Take Two Director Lori Bell said kids who’ve experienced trauma are frequently misdiagnosed with ADD or ADHD as a result of their behavior. She said that for this year’s Take Two students, grief was a huge common factor, as students tried to cope with loss while continuing with their day-to-day schedules.
“If we don’t have those basic needs met then we can’t even begin to teach academically,” Bell said. “If their brains aren’t ready to learn, you can’t teach.”
“We tell them when they come in that we can’t control what happens when they leave us at 3:15 until they return to us at 8 the next morning,” Kennedy said. “We do everything we can to control their surroundings and make sure they’re in a safe environment.”
The homelessness assessment didn’t always exist. Before McKinney-Vento, teachers would do their best to pick out struggling students and find out what their living situations were and did what they could to help kids one-on-one. James Meece, a former Take Two administrator, often drove kids to shelters, helped them contact relatives and raised money so students could stay at hotels.  They introduced the McKinney-Vento program roughly 10 years ago, a change that brought the extent of the problem to light.
“He’d do everything he could to catch the ones that were a little more obvious than the others,” Kennedy said. “We started to see more when Sabra started finding these missing pieces.”
Today, there are still barriers that allow students to slip through the cracks. More often than not, it’s a teacher that finally catches on and calls a counselor or Emde directly.
“You can meet a kid who, every day, can be perfectly well-dressed with great grades,” Kennedy said. “You’ve seen this side of this child almost the entire school year and suddenly they have a huge meltdown, they’re cussing and yelling that you don’t understand. You finally delve into their life and you realize they don’t have a place to live.”
Large class sizes make recognizing red flags all the more difficult for teachers in the average Oklahoma public school, and a homeless student can go unnoticed for much longer in a large classroom than a small one.
“If they’ve got 35 kids in a classroom, that’s hard,” Kennedy said. “The best thing you can do for those 34 other kids is remove them, and it’s sad.”

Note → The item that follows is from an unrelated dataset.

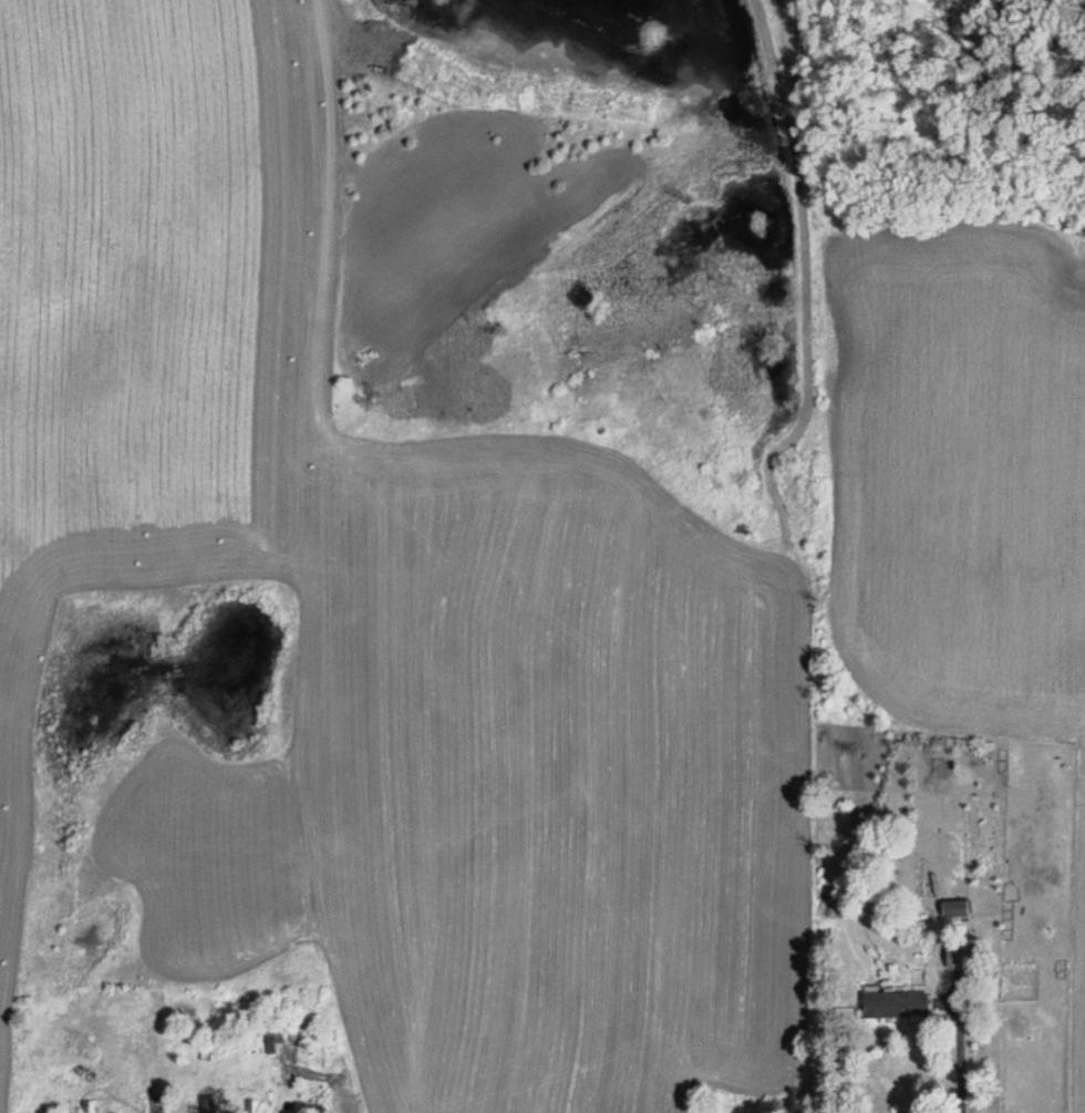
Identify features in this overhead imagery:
building: (955, 910)
building: (963, 957)
building: (896, 1005)
building: (252, 1108)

Students may also hide their situation out of shame or embarrassment. Sometimes, parents encourage them to stay quiet, but occasionally, it’s a miscommunication and students are mistakenly under the impression that their parents want them to keep mum.
“It’s about making sure that when they get here they know, if they had no electricity, they haven’t showered or they had to sleep in their car, they know that we’re going to meet their basic needs,” Kennedy said. “If we’re not meeting their basic needs, then they’re not able to learn.”
The district is now more adept at finding and helping homeless students, but some resources have been lost in the shuffle.
Take Two shrank by about half when it moved from Dickson to its Ardmore location in 2011. That year, reduction-in-force measures reduced space and staff. Additional programs like ELL classes for adults, parenting classes and behavior classes for young children were eventually discontinued and the school is only equipped to teach high school-age students.
“In actuality, the alternative education program is supposed to serve grades 7 through 12,” Bell said. “We’re unable to serve middle school students, so our focus is on grade 11 and 12.”
Take Two is moving into a new location next year, something that will give them more space.
“We’re hoping that once we get situated there, we’ll be able to bring in more staff eventually,” Kennedy said. “I don’t know that we’ll ever get back to where we were. It would be great if we did, but it has to be baby steps. We’ll hopefully get to keep growing.”